TO DO ▸ Work through the data below and copy out every line where "press" is found.

Data items

--------------------------------

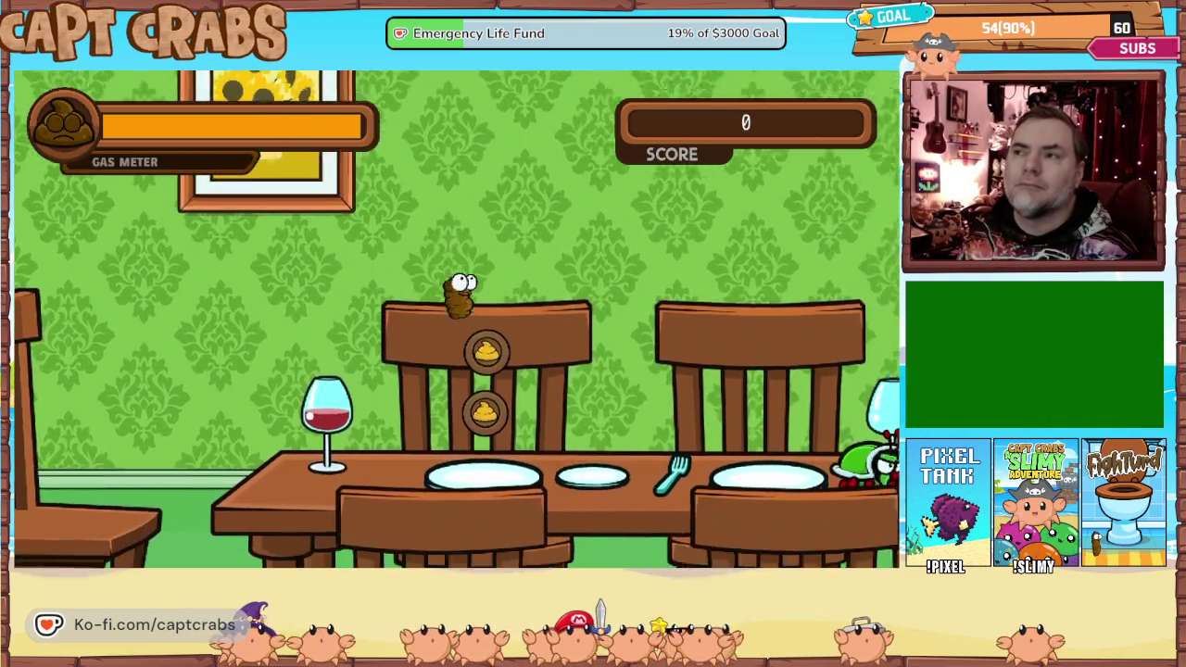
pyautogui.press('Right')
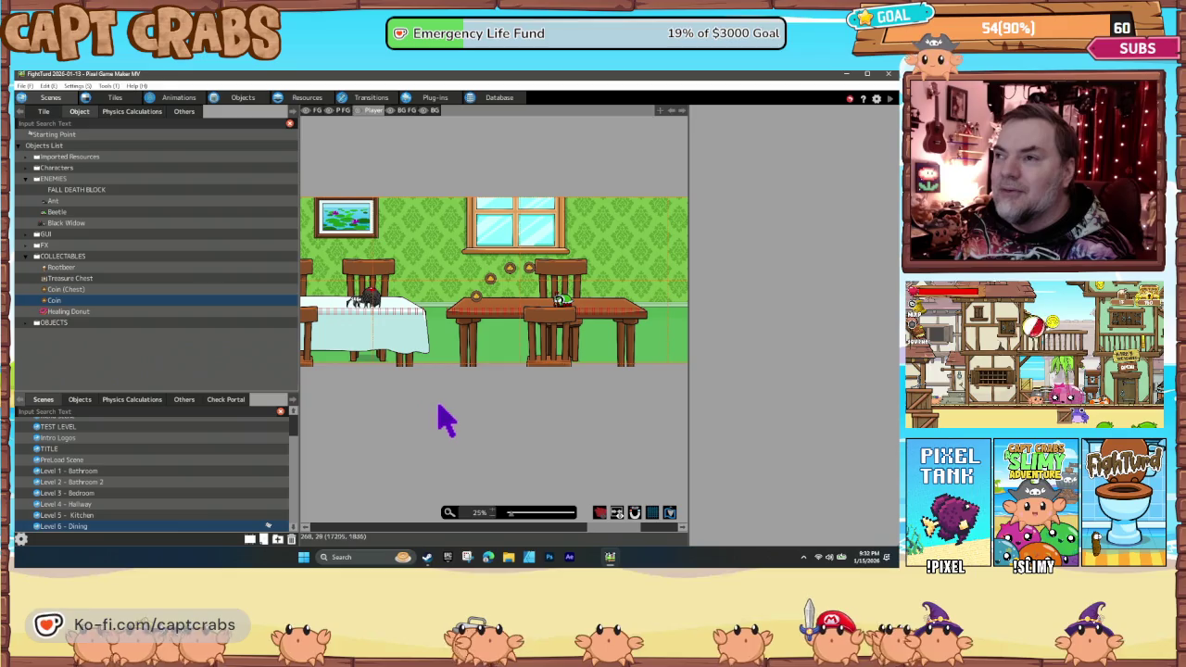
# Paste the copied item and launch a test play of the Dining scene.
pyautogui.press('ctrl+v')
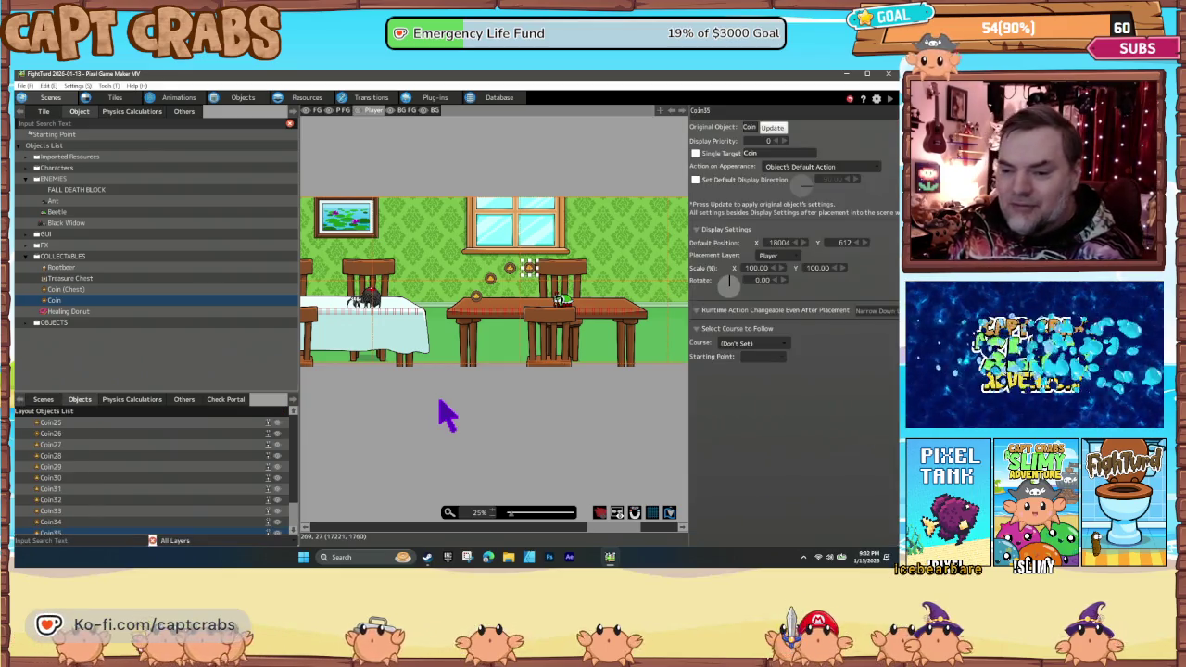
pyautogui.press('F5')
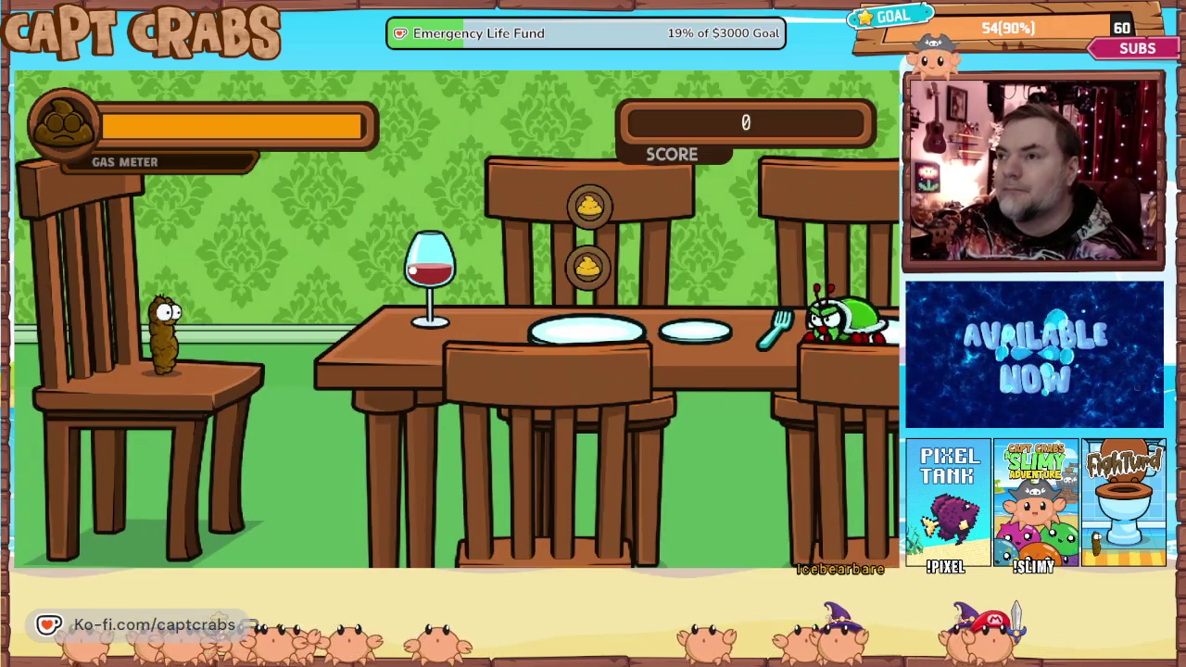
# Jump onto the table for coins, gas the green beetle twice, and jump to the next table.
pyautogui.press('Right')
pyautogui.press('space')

--------------------------------

YOUR SOLUTION ▸
pyautogui.press('Right')
pyautogui.press('ctrl+v')
pyautogui.press('F5')
pyautogui.press('Right')
pyautogui.press('space')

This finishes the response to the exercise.